RECORDED INFORMATION
=== Begin Enclosure ===

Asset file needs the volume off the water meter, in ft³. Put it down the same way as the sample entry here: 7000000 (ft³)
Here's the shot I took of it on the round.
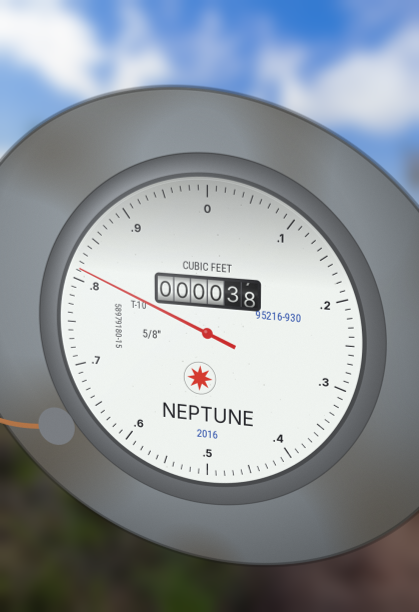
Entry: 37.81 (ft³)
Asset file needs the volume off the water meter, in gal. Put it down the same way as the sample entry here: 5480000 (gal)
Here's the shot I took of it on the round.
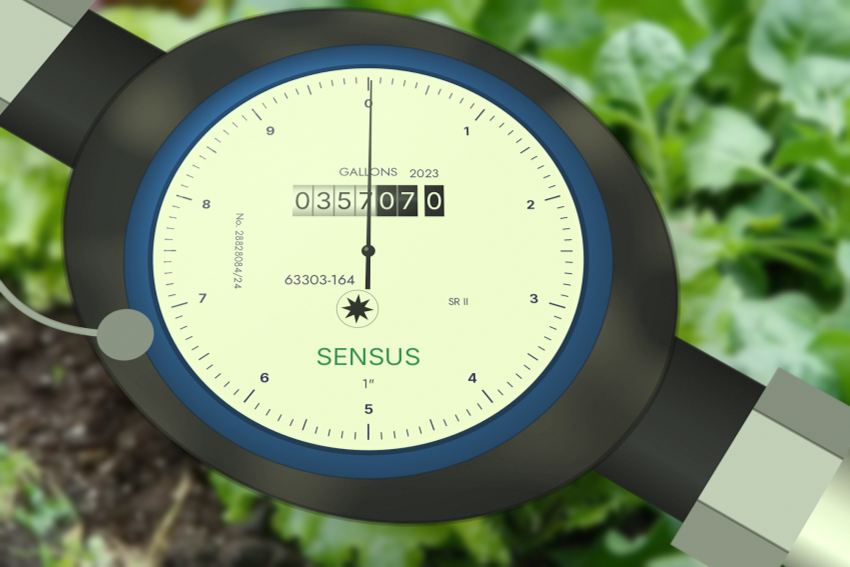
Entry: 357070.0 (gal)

=== End Enclosure ===
=== Begin Enclosure ===

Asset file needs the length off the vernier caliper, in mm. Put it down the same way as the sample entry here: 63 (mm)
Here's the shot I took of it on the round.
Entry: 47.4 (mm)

=== End Enclosure ===

TASK TO CARRY OUT
Copy word for word the stretch of records from the line containing "Asset file needs the volume off the water meter, in ft³." through the line containing "Entry: 357070.0 (gal)", both included, and leave the pictures out.

EXERCISE RESPONSE
Asset file needs the volume off the water meter, in ft³. Put it down the same way as the sample entry here: 7000000 (ft³)
Here's the shot I took of it on the round.
Entry: 37.81 (ft³)
Asset file needs the volume off the water meter, in gal. Put it down the same way as the sample entry here: 5480000 (gal)
Here's the shot I took of it on the round.
Entry: 357070.0 (gal)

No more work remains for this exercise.